The AGOA is the first ever trade and investment legislation on Africa that was recently adopted by the US Congress. The Act encourages a transition from aid to trade for Sub-Saharan African countries committed to economic and political reforms. This non-reciprocal Trade Agreement provides that African products meeting eligibility requirements when imported from designated beneficiaries will receive duty free treatment in the United States for a renewable period of 8 years.

The trade preferences contained in the Africa Growth and Opportunity Act creates very big opportunities for expanded trade and investment ties with the United States. The most important of the preferences deal with apparel exports, although there are significant benefits for other sectors like agriculture.

Eligibility. A Sub-Saharan country would be eligible for benefits only if the President determined that the country is taking steps to establish a market-based economy, does not engage in gross violationss of internationally recognised human rights, and does not engage in activities contrary to the U.S. national security or foreign policy interests.

Generalised System of Preferences (GSP). The Africa Act extends US GSP to eligible African beneficiary countries by eight years until 2008 and expands the list of products that may receive duty-free treatment. This latter decision for expansion will be based on the International Trade Commission's advice regarding the import-sensitiveness of the products. To be eligible for GSP, countries must observe internationally recognised worker rights.
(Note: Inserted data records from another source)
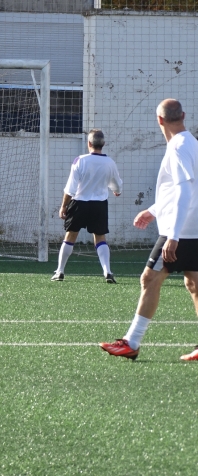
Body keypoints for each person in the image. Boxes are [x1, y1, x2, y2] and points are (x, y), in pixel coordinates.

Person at [101, 99, 198, 361]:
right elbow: (178, 189)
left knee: (149, 279)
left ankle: (131, 342)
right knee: (194, 284)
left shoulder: (178, 147)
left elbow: (185, 191)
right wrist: (153, 211)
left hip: (182, 230)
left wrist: (173, 236)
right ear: (184, 116)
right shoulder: (191, 143)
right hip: (193, 228)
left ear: (159, 120)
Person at [52, 129, 123, 283]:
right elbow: (117, 184)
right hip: (99, 205)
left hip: (79, 203)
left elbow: (70, 188)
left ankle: (60, 271)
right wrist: (116, 191)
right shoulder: (110, 162)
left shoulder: (80, 160)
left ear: (89, 143)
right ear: (103, 144)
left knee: (70, 235)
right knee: (100, 237)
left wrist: (64, 206)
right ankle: (107, 272)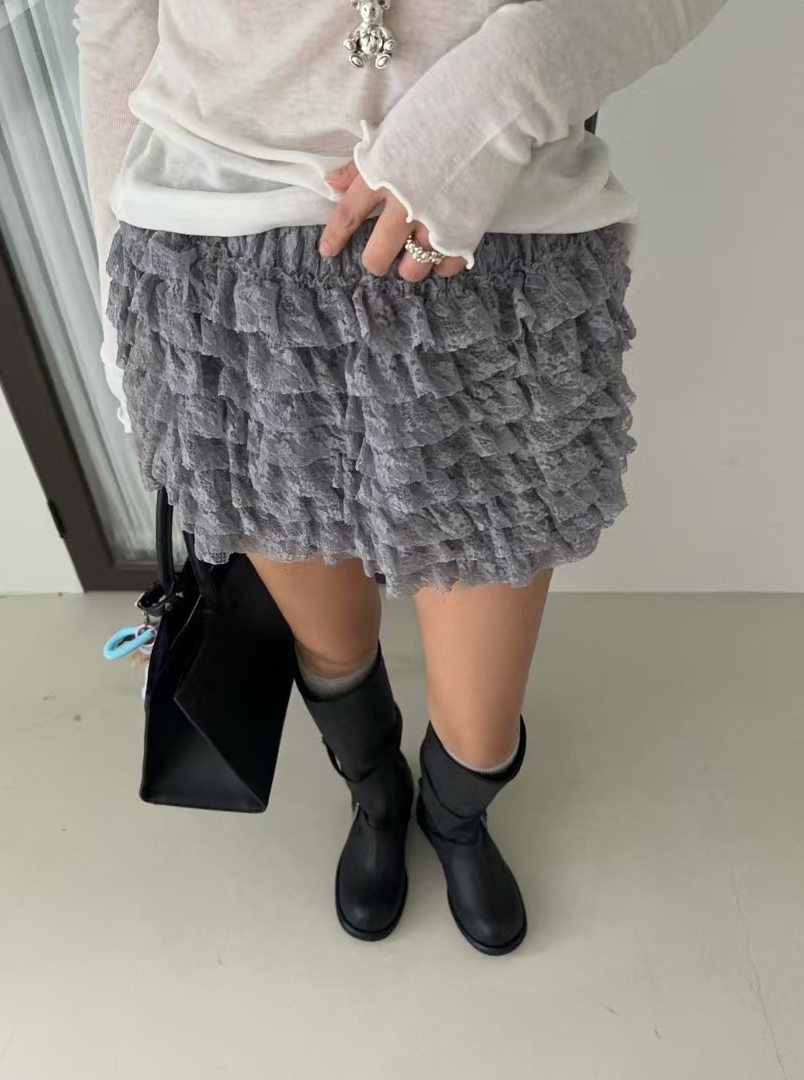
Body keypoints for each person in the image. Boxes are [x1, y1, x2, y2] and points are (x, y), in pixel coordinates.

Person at [76, 0, 727, 956]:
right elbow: (114, 27)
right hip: (221, 273)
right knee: (331, 642)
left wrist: (490, 104)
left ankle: (456, 816)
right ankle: (376, 794)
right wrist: (119, 321)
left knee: (482, 716)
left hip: (497, 258)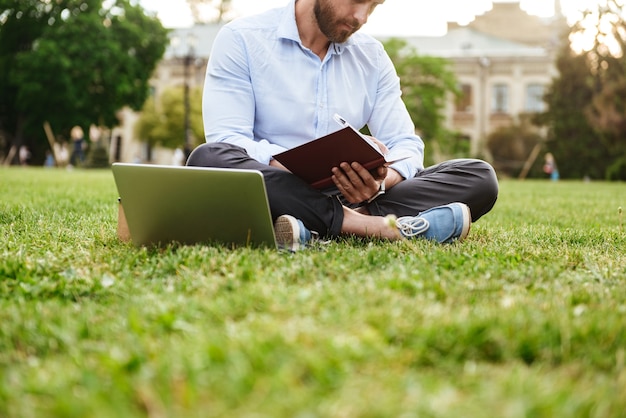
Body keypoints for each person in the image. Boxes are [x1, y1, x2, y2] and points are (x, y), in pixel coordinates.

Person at [187, 0, 499, 251]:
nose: (362, 16)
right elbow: (228, 138)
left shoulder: (372, 57)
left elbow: (406, 144)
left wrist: (379, 181)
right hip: (272, 185)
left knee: (477, 176)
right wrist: (297, 168)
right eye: (357, 1)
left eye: (374, 5)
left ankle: (312, 226)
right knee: (208, 158)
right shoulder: (241, 39)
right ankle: (372, 228)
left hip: (353, 195)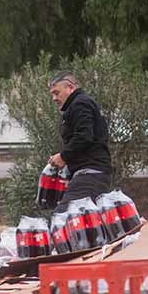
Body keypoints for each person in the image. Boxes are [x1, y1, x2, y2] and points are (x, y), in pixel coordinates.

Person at [47, 72, 113, 210]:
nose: (54, 98)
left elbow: (84, 136)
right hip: (91, 174)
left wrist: (63, 156)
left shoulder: (80, 103)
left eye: (56, 92)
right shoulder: (78, 104)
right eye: (52, 94)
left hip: (90, 174)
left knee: (64, 217)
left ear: (70, 88)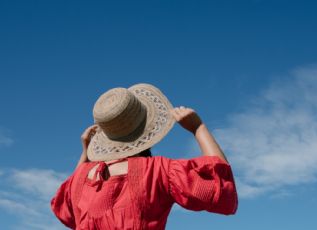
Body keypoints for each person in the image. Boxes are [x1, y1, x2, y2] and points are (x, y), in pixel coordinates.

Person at [50, 83, 238, 230]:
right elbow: (223, 193)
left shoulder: (80, 179)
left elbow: (67, 210)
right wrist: (198, 128)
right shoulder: (158, 171)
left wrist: (85, 154)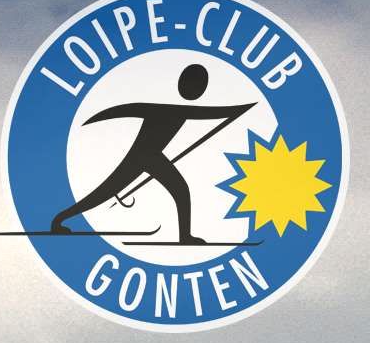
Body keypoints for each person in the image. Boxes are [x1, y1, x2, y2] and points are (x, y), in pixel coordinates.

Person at [48, 63, 250, 243]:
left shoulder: (176, 109)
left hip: (153, 157)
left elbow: (209, 113)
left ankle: (185, 236)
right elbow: (130, 109)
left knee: (180, 190)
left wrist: (238, 110)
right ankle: (58, 220)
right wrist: (238, 109)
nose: (195, 90)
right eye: (193, 85)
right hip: (141, 157)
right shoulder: (170, 109)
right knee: (103, 193)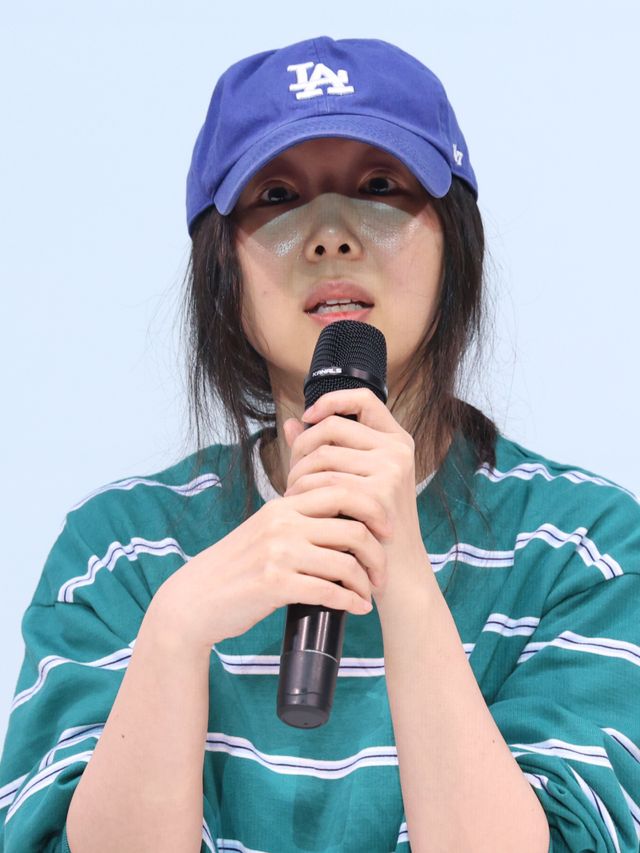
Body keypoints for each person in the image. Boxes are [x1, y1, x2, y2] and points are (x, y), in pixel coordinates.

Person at [0, 34, 638, 853]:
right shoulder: (115, 554)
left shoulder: (586, 548)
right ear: (221, 266)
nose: (330, 235)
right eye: (276, 195)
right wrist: (175, 634)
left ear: (455, 239)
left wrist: (404, 580)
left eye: (379, 186)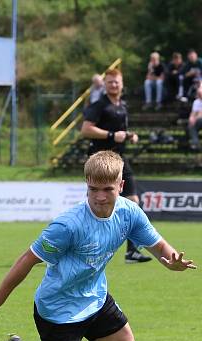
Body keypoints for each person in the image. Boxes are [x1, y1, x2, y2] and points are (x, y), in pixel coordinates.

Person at [0, 150, 195, 341]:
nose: (100, 197)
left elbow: (161, 248)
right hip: (58, 312)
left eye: (107, 189)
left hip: (95, 299)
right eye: (93, 189)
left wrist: (172, 263)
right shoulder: (68, 226)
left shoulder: (129, 214)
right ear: (86, 185)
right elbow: (27, 260)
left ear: (121, 186)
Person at [81, 68, 149, 264]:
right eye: (110, 82)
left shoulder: (122, 105)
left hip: (119, 158)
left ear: (122, 83)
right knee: (95, 205)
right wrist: (111, 135)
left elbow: (120, 131)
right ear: (105, 84)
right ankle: (84, 245)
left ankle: (132, 251)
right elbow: (86, 130)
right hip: (100, 160)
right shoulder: (99, 105)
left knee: (133, 201)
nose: (114, 85)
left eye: (116, 82)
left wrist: (129, 135)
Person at [187, 86, 202, 151]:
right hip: (199, 120)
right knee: (191, 125)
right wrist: (192, 118)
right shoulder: (196, 102)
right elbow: (193, 113)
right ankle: (196, 143)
Quota-free access on apparel trade. Existing export quotas on Mauritius and Kenya will be lifted within 30 days of the establishment of "an effective visa system to prevent unlawful transshipment". Even products that do not qualify for duty-free access, i.e. apparel made in Mauritius from third-country fabric, will nevertheless be quota-free.

Duty-free access on apparel trade. The Act extends duty-free access to apparel imported from Africa subject to certain conditions. With certain exceptions, such duty-free access will be capped during the first year at 1.5% of total U.S. apparel imports during the most recent 12 months for which import data is available, growing in regular annual increments to 3.5% over eight years. The percentage cap will grow reflecting annual growth in total U.S. imports.

Special provision for LDCs. Only those (eligible) countries with per capita income of less than $ 1,500 will be eligible for duty-free access for a period of 4 years for apparel made from third-country fabric. This means that Mauritian companies which are already engaged in regional integration, for example Madagascar, will benefit from this advantage during 4 years. However, another consequence is that Mauritian companies will have to prepare themselves to produce yarn or identify potential suppliers of yarn in sub Saharan Africa.